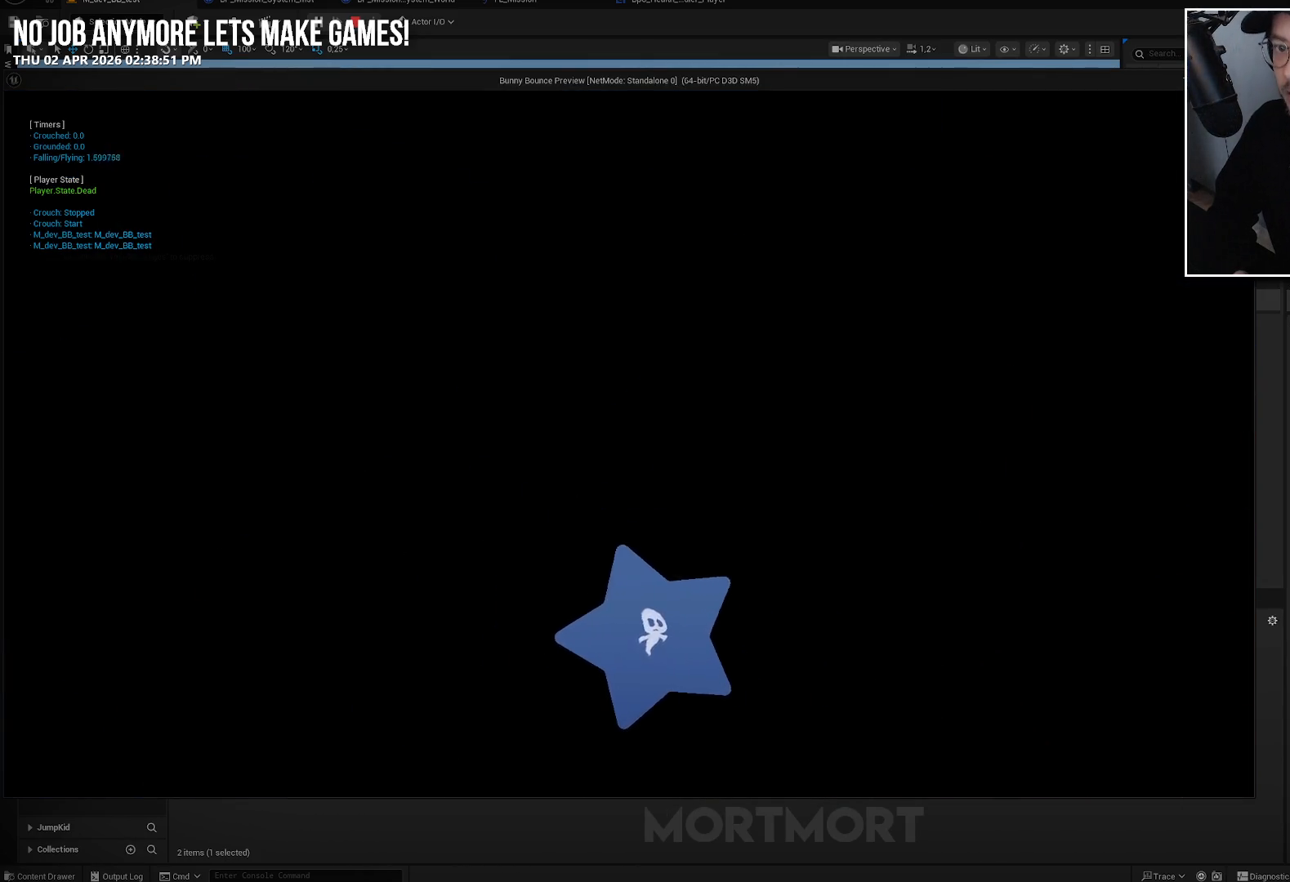
Gameplay with a controller (Xbox layout); each line is a JSON object with the inputs held at the frame after it. "events" lists button and stick changes between this image and that frame as [ms after this image, input, new state], when the widget could be followed in between. Not read: left_stick right_stick.
{"buttons": [], "events": []}
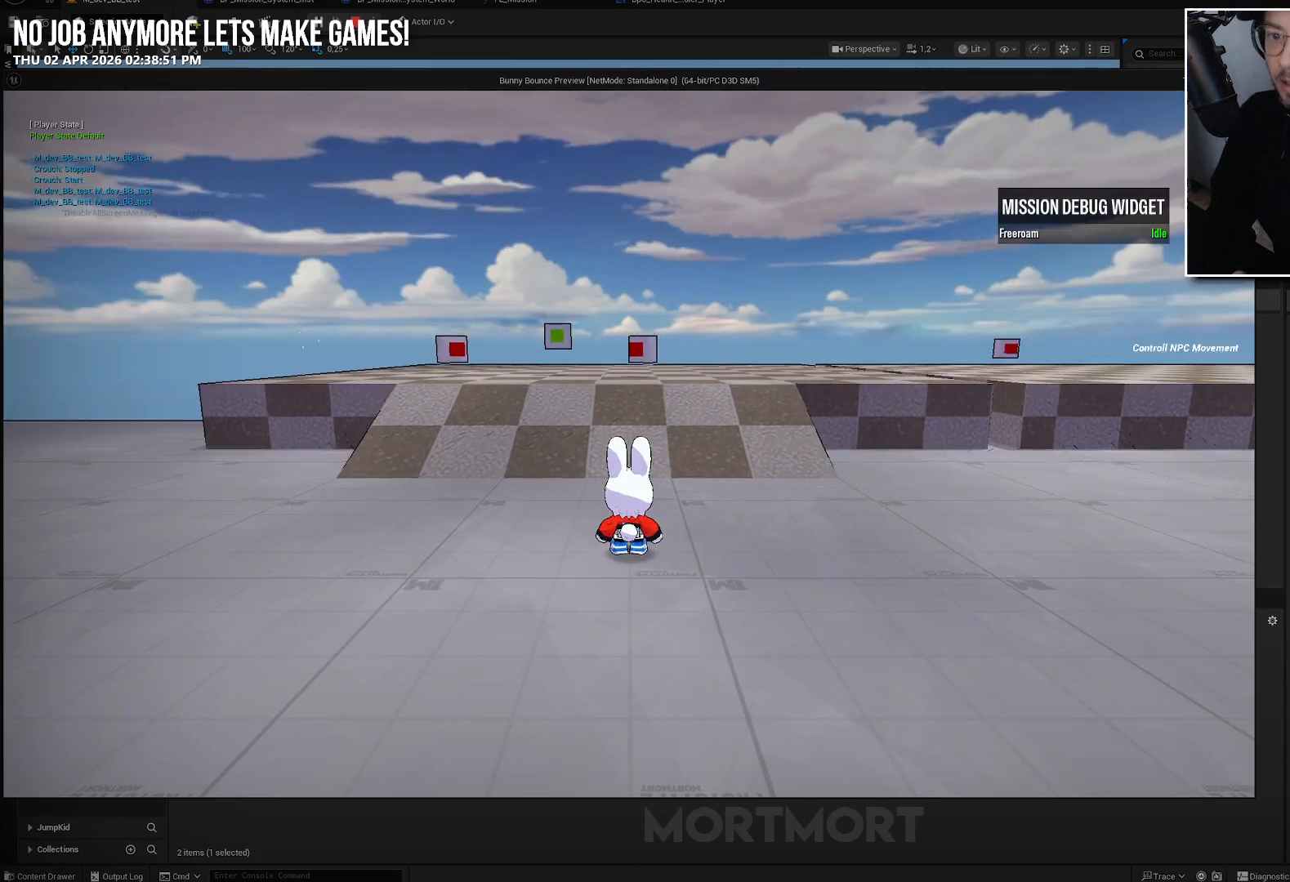
{"buttons": [], "events": []}
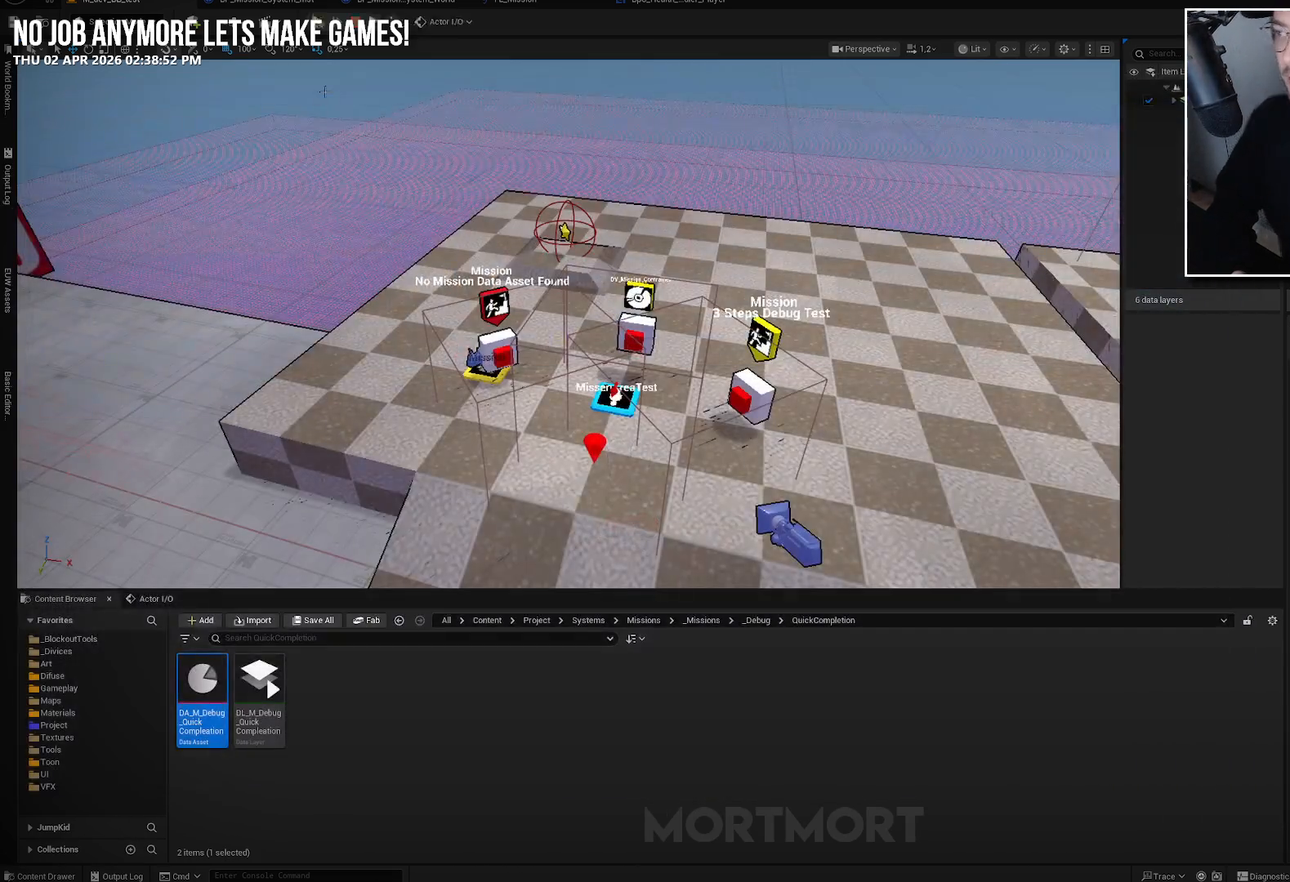
{"buttons": ["L1"], "events": [[500, "L1", "down"]]}
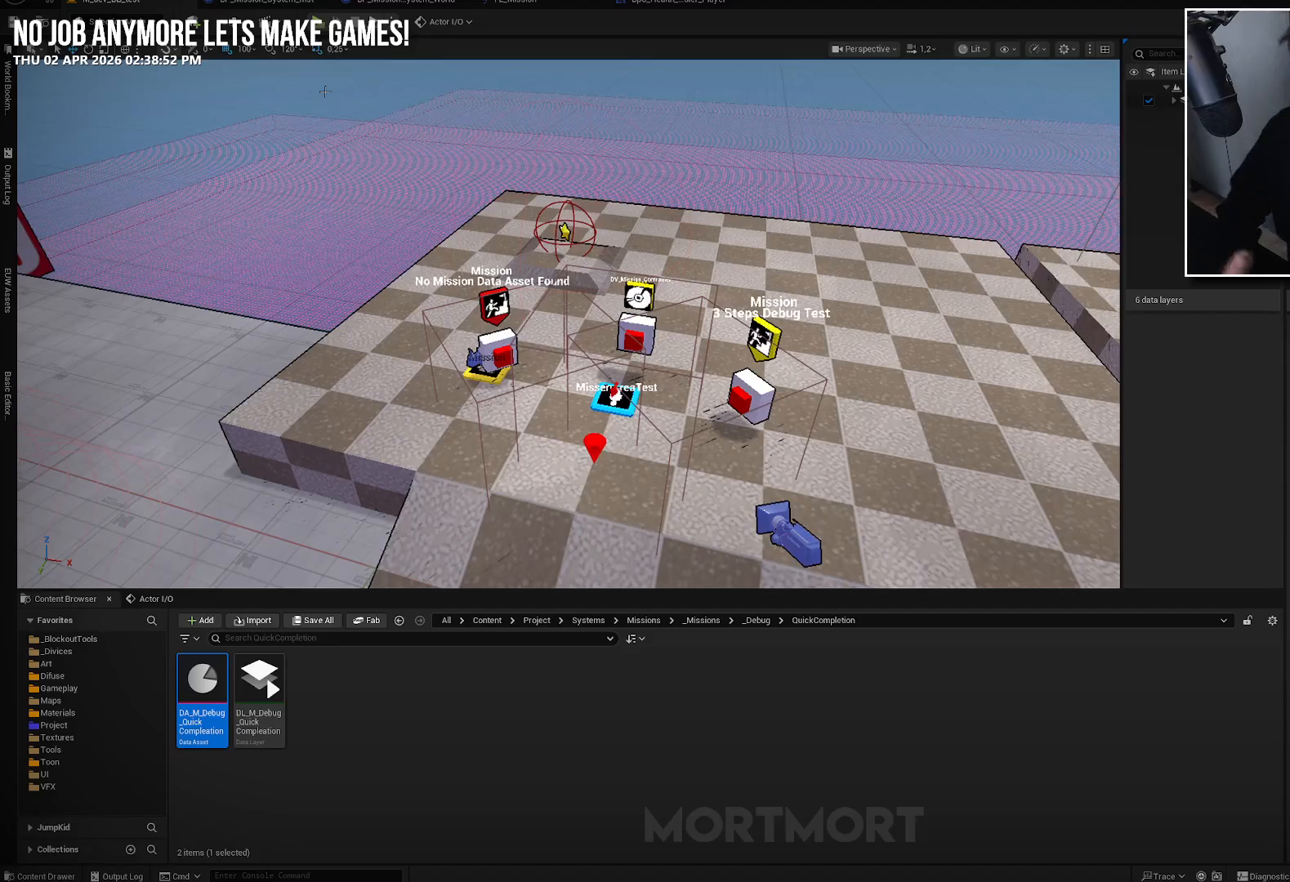
{"buttons": [], "events": [[233, "L1", "up"]]}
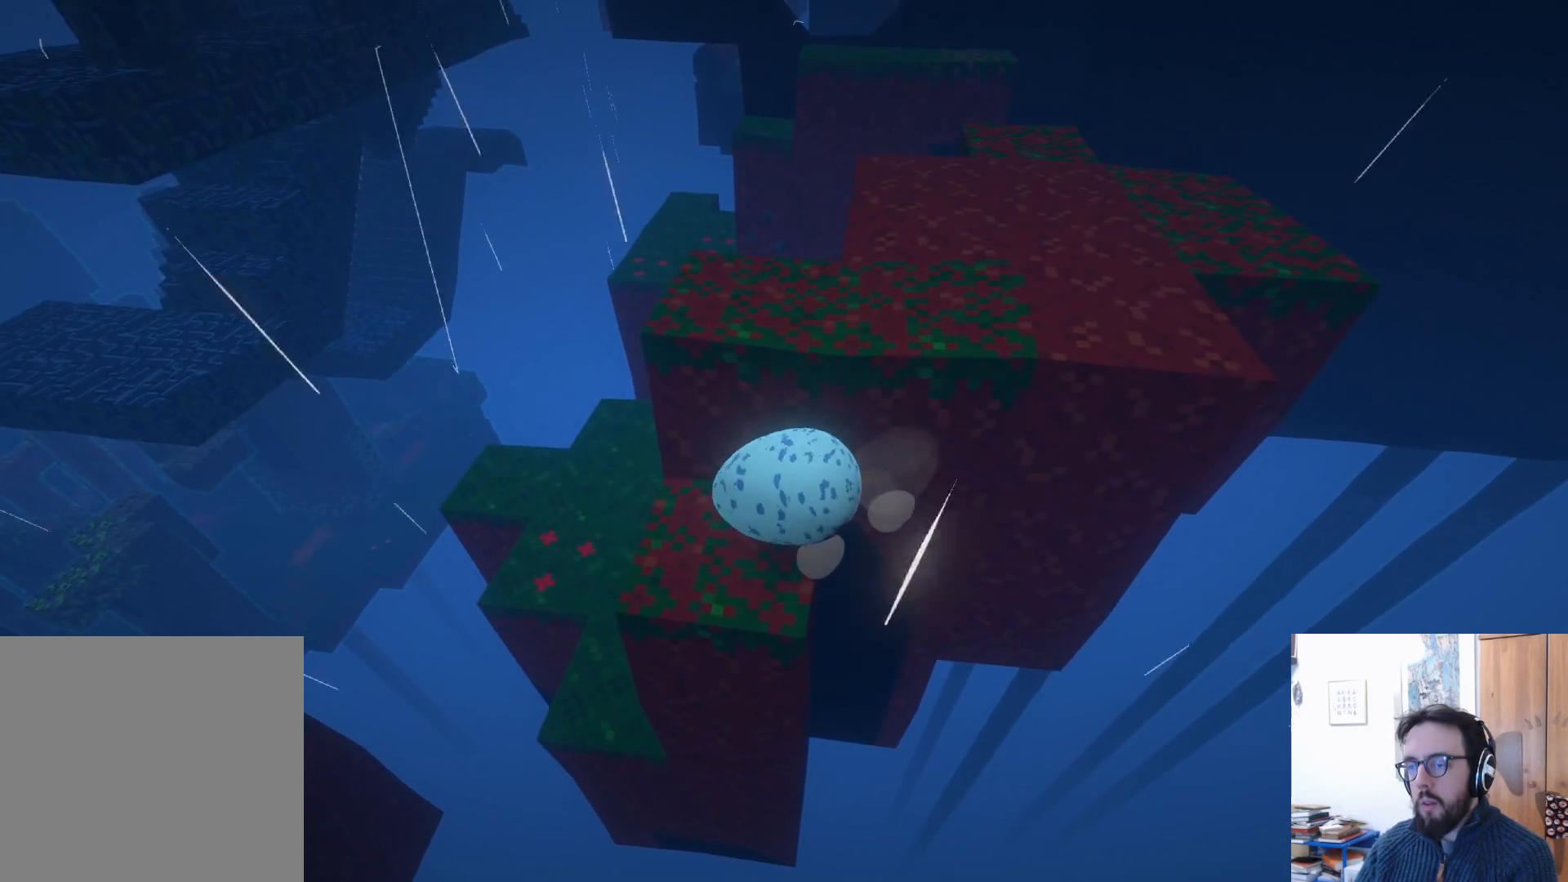
Gameplay with a controller (Xbox layout); each line is a JSON object with the inputs held at the frame after it. "events" lists button and stick changes between this image and that frame as [ms after this image, input, new state], when the widget could be followed in between. Not read: R3.
{"buttons": [], "left_stick": "center", "right_stick": "center", "events": [[183, "left_stick", "down"], [367, "left_stick", "center"]]}
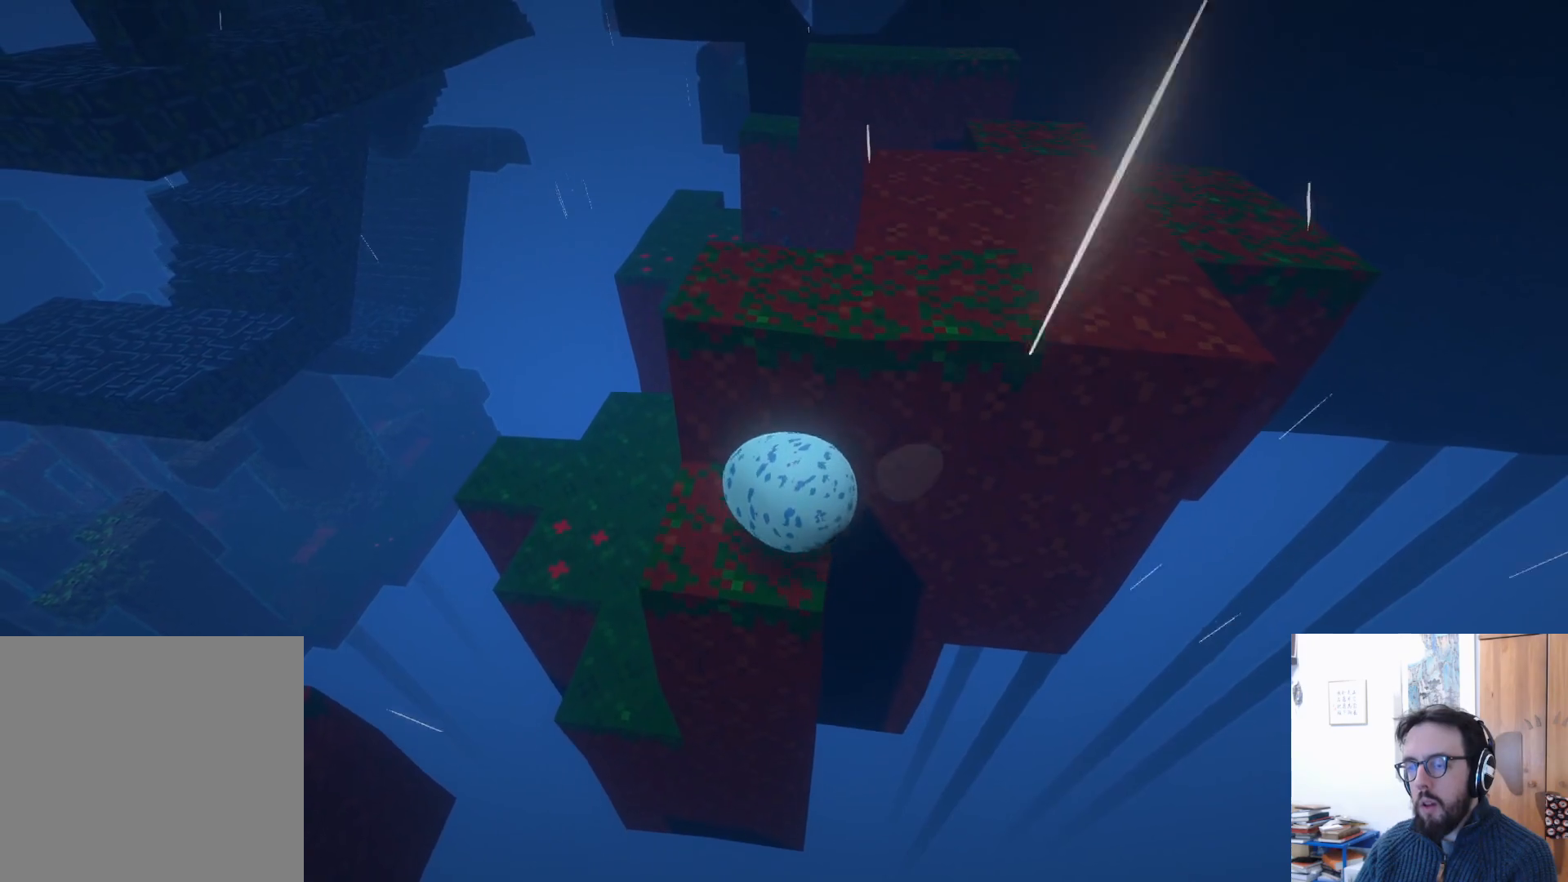
{"buttons": [], "left_stick": "up", "right_stick": "center", "events": [[467, "left_stick", "up"]]}
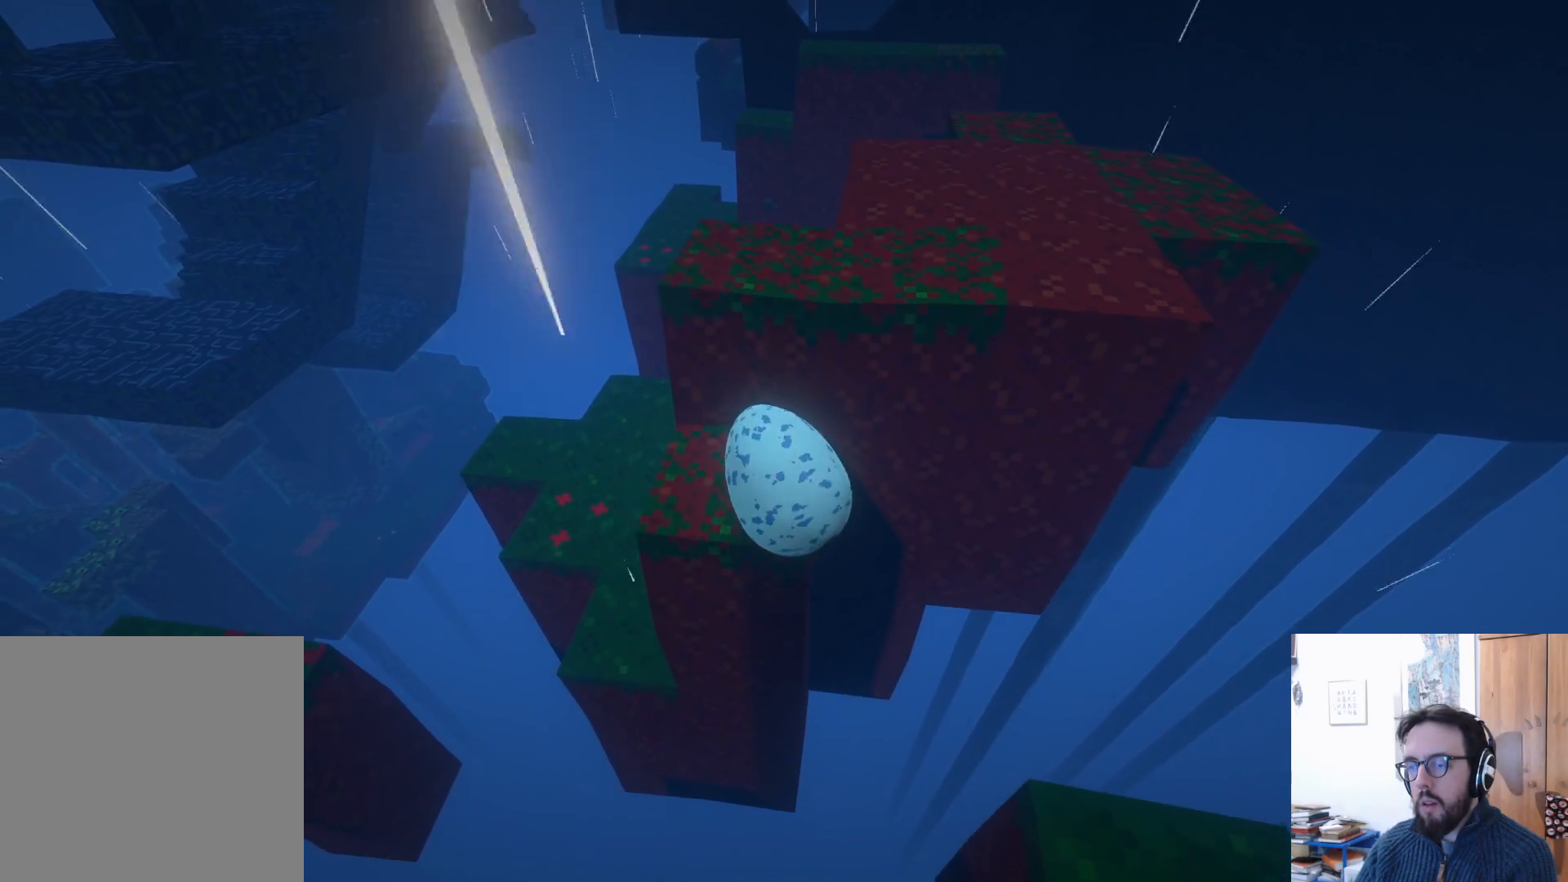
{"buttons": ["A"], "left_stick": "up-right", "right_stick": "center", "events": [[383, "A", "down"], [500, "left_stick", "up-right"]]}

________

• [Task statement]: Leave out the pictures and copy every record above exactly.

• [Answer to this task]:
Gameplay with a controller (Xbox layout); each line is a JSON object with the inputs held at the frame after it. "events" lists button and stick changes between this image and that frame as [ms after this image, input, new state], when the widget could be followed in between. Not read: left_stick right_stick.
{"buttons": [], "events": []}
{"buttons": [], "events": []}
{"buttons": ["L1"], "events": [[500, "L1", "down"]]}
{"buttons": [], "events": [[233, "L1", "up"]]}
Gameplay with a controller (Xbox layout); each line is a JSON object with the inputs held at the frame after it. "events" lists button and stick changes between this image and that frame as [ms after this image, input, new state], when the widget could be followed in between. Not read: R3.
{"buttons": [], "left_stick": "center", "right_stick": "center", "events": [[183, "left_stick", "down"], [367, "left_stick", "center"]]}
{"buttons": [], "left_stick": "up", "right_stick": "center", "events": [[467, "left_stick", "up"]]}
{"buttons": ["A"], "left_stick": "up-right", "right_stick": "center", "events": [[383, "A", "down"], [500, "left_stick", "up-right"]]}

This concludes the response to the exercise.